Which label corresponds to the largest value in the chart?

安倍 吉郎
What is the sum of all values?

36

+===+

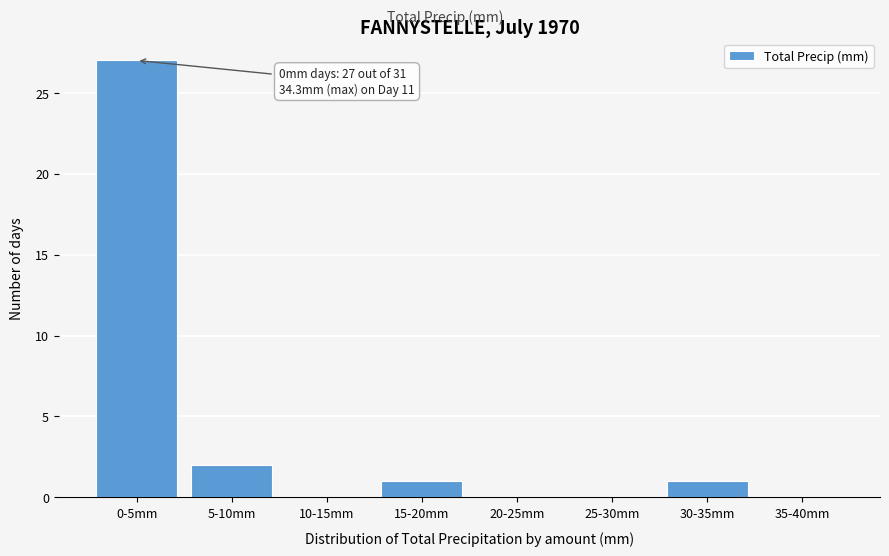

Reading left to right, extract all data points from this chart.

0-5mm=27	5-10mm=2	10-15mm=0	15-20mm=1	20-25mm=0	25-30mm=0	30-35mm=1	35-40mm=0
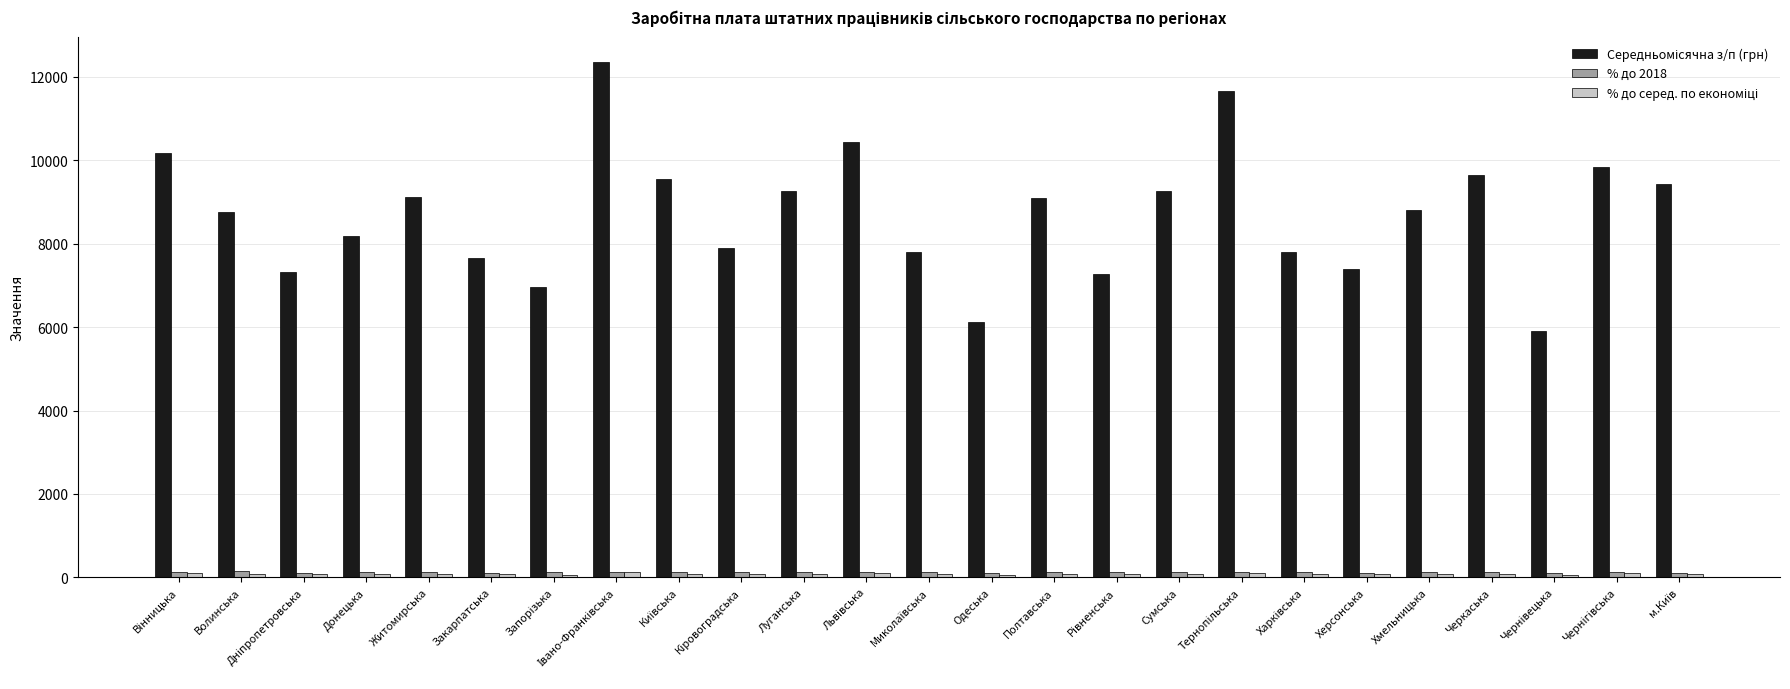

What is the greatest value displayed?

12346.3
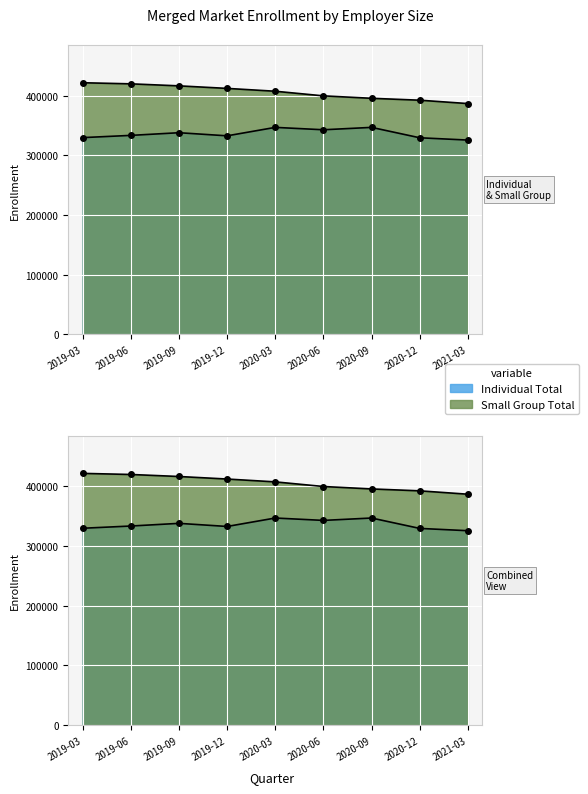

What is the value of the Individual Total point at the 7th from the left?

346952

+===+

→ WORK INSTRUCTION
Copy out the part of the listing above that begins with the line containing "Which label corresponds" and ends with the line containing "What is the sum of all values?", including both of those lines.

→ SOLUTION FOR THIS EXERCISE
Which label corresponds to the largest value in the chart?

安倍 吉郎
What is the sum of all values?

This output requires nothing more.